-- Exercise directions --
The entries below should be transcribed exactly, every one of them.

-- Data extract --
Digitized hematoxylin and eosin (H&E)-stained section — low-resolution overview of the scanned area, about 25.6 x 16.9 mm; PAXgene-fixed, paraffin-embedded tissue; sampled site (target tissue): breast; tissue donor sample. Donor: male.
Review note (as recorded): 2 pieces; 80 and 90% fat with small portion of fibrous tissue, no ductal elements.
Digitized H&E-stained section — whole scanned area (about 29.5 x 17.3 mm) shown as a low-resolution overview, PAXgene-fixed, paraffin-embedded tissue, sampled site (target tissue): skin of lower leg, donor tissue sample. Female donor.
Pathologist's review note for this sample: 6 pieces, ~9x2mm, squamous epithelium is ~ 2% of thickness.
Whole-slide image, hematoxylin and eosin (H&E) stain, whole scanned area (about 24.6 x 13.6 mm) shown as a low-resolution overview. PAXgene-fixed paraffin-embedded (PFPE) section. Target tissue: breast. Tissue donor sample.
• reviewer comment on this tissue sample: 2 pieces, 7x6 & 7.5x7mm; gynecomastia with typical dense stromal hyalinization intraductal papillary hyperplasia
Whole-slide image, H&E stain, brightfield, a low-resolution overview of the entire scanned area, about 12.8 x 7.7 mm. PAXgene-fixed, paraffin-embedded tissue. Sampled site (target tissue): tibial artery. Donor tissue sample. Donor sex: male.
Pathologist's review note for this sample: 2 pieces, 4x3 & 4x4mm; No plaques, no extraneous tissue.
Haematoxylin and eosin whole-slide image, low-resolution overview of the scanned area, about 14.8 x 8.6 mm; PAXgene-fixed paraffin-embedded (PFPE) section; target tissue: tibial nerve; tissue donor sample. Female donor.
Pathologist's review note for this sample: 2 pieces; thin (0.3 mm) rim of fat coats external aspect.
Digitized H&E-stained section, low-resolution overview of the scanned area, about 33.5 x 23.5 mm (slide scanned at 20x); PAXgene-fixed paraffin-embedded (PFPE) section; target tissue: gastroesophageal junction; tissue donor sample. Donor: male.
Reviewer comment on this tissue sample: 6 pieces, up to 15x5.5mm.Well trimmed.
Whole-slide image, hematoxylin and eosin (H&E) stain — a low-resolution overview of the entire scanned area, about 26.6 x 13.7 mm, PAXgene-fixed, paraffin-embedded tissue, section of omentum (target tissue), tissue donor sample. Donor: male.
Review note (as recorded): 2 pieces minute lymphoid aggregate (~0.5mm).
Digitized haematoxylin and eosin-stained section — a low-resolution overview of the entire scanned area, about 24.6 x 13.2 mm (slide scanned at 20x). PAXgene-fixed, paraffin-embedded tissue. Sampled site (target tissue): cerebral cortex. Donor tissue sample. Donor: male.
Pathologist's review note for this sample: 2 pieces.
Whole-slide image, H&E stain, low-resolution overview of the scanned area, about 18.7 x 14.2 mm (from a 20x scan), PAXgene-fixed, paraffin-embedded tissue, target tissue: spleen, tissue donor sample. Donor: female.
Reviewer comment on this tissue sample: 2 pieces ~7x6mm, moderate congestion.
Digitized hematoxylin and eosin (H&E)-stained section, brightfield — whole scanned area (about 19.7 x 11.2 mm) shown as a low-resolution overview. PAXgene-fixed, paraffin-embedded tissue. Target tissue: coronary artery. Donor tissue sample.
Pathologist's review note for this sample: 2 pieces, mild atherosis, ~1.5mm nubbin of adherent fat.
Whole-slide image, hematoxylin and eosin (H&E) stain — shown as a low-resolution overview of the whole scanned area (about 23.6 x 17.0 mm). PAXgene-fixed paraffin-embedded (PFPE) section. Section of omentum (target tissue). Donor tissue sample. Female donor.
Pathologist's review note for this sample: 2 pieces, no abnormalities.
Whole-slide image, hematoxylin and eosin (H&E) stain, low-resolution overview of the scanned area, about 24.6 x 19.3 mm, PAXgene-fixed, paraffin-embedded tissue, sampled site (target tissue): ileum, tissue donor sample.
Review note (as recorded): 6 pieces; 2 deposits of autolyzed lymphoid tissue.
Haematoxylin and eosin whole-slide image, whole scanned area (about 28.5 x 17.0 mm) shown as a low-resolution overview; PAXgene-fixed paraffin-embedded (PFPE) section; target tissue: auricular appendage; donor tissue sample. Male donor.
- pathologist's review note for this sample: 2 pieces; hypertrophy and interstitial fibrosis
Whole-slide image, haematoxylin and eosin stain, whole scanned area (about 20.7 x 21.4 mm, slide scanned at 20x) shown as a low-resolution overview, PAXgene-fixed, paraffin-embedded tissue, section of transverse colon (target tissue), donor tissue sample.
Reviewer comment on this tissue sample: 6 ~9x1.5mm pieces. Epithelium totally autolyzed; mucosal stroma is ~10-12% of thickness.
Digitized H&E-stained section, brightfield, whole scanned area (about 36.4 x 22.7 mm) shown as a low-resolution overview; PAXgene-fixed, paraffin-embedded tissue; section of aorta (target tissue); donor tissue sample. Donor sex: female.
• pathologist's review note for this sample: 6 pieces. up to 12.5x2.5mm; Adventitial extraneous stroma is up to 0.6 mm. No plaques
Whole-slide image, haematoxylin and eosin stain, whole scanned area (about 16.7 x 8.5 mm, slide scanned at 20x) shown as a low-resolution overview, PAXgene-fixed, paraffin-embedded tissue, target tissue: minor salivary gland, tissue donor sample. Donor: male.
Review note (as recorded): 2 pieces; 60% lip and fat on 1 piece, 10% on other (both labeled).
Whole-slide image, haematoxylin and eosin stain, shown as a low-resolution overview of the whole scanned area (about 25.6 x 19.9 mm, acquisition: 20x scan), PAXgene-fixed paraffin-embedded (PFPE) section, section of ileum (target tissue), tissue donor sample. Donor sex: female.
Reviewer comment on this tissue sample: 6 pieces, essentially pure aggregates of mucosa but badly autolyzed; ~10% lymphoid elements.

-- Result --
Digitized hematoxylin and eosin (H&E)-stained section — low-resolution overview of the scanned area, about 25.6 x 16.9 mm; PAXgene-fixed, paraffin-embedded tissue; sampled site (target tissue): breast; tissue donor sample. Donor: male.
Review note (as recorded): 2 pieces; 80 and 90% fat with small portion of fibrous tissue, no ductal elements.
Digitized H&E-stained section — whole scanned area (about 29.5 x 17.3 mm) shown as a low-resolution overview, PAXgene-fixed, paraffin-embedded tissue, sampled site (target tissue): skin of lower leg, donor tissue sample. Female donor.
Pathologist's review note for this sample: 6 pieces, ~9x2mm, squamous epithelium is ~ 2% of thickness.
Whole-slide image, hematoxylin and eosin (H&E) stain, whole scanned area (about 24.6 x 13.6 mm) shown as a low-resolution overview. PAXgene-fixed paraffin-embedded (PFPE) section. Target tissue: breast. Tissue donor sample.
• reviewer comment on this tissue sample: 2 pieces, 7x6 & 7.5x7mm; gynecomastia with typical dense stromal hyalinization intraductal papillary hyperplasia
Whole-slide image, H&E stain, brightfield, a low-resolution overview of the entire scanned area, about 12.8 x 7.7 mm. PAXgene-fixed, paraffin-embedded tissue. Sampled site (target tissue): tibial artery. Donor tissue sample. Donor sex: male.
Pathologist's review note for this sample: 2 pieces, 4x3 & 4x4mm; No plaques, no extraneous tissue.
Haematoxylin and eosin whole-slide image, low-resolution overview of the scanned area, about 14.8 x 8.6 mm; PAXgene-fixed paraffin-embedded (PFPE) section; target tissue: tibial nerve; tissue donor sample. Female donor.
Pathologist's review note for this sample: 2 pieces; thin (0.3 mm) rim of fat coats external aspect.
Digitized H&E-stained section, low-resolution overview of the scanned area, about 33.5 x 23.5 mm (slide scanned at 20x); PAXgene-fixed paraffin-embedded (PFPE) section; target tissue: gastroesophageal junction; tissue donor sample. Donor: male.
Reviewer comment on this tissue sample: 6 pieces, up to 15x5.5mm.Well trimmed.
Whole-slide image, hematoxylin and eosin (H&E) stain — a low-resolution overview of the entire scanned area, about 26.6 x 13.7 mm, PAXgene-fixed, paraffin-embedded tissue, section of omentum (target tissue), tissue donor sample. Donor: male.
Review note (as recorded): 2 pieces minute lymphoid aggregate (~0.5mm).
Digitized haematoxylin and eosin-stained section — a low-resolution overview of the entire scanned area, about 24.6 x 13.2 mm (slide scanned at 20x). PAXgene-fixed, paraffin-embedded tissue. Sampled site (target tissue): cerebral cortex. Donor tissue sample. Donor: male.
Pathologist's review note for this sample: 2 pieces.
Whole-slide image, H&E stain, low-resolution overview of the scanned area, about 18.7 x 14.2 mm (from a 20x scan), PAXgene-fixed, paraffin-embedded tissue, target tissue: spleen, tissue donor sample. Donor: female.
Reviewer comment on this tissue sample: 2 pieces ~7x6mm, moderate congestion.
Digitized hematoxylin and eosin (H&E)-stained section, brightfield — whole scanned area (about 19.7 x 11.2 mm) shown as a low-resolution overview. PAXgene-fixed, paraffin-embedded tissue. Target tissue: coronary artery. Donor tissue sample.
Pathologist's review note for this sample: 2 pieces, mild atherosis, ~1.5mm nubbin of adherent fat.
Whole-slide image, hematoxylin and eosin (H&E) stain — shown as a low-resolution overview of the whole scanned area (about 23.6 x 17.0 mm). PAXgene-fixed paraffin-embedded (PFPE) section. Section of omentum (target tissue). Donor tissue sample. Female donor.
Pathologist's review note for this sample: 2 pieces, no abnormalities.
Whole-slide image, hematoxylin and eosin (H&E) stain, low-resolution overview of the scanned area, about 24.6 x 19.3 mm, PAXgene-fixed, paraffin-embedded tissue, sampled site (target tissue): ileum, tissue donor sample.
Review note (as recorded): 6 pieces; 2 deposits of autolyzed lymphoid tissue.
Haematoxylin and eosin whole-slide image, whole scanned area (about 28.5 x 17.0 mm) shown as a low-resolution overview; PAXgene-fixed paraffin-embedded (PFPE) section; target tissue: auricular appendage; donor tissue sample. Male donor.
- pathologist's review note for this sample: 2 pieces; hypertrophy and interstitial fibrosis
Whole-slide image, haematoxylin and eosin stain, whole scanned area (about 20.7 x 21.4 mm, slide scanned at 20x) shown as a low-resolution overview, PAXgene-fixed, paraffin-embedded tissue, section of transverse colon (target tissue), donor tissue sample.
Reviewer comment on this tissue sample: 6 ~9x1.5mm pieces. Epithelium totally autolyzed; mucosal stroma is ~10-12% of thickness.
Digitized H&E-stained section, brightfield, whole scanned area (about 36.4 x 22.7 mm) shown as a low-resolution overview; PAXgene-fixed, paraffin-embedded tissue; section of aorta (target tissue); donor tissue sample. Donor sex: female.
• pathologist's review note for this sample: 6 pieces. up to 12.5x2.5mm; Adventitial extraneous stroma is up to 0.6 mm. No plaques
Whole-slide image, haematoxylin and eosin stain, whole scanned area (about 16.7 x 8.5 mm, slide scanned at 20x) shown as a low-resolution overview, PAXgene-fixed, paraffin-embedded tissue, target tissue: minor salivary gland, tissue donor sample. Donor: male.
Review note (as recorded): 2 pieces; 60% lip and fat on 1 piece, 10% on other (both labeled).
Whole-slide image, haematoxylin and eosin stain, shown as a low-resolution overview of the whole scanned area (about 25.6 x 19.9 mm, acquisition: 20x scan), PAXgene-fixed paraffin-embedded (PFPE) section, section of ileum (target tissue), tissue donor sample. Donor sex: female.
Reviewer comment on this tissue sample: 6 pieces, essentially pure aggregates of mucosa but badly autolyzed; ~10% lymphoid elements.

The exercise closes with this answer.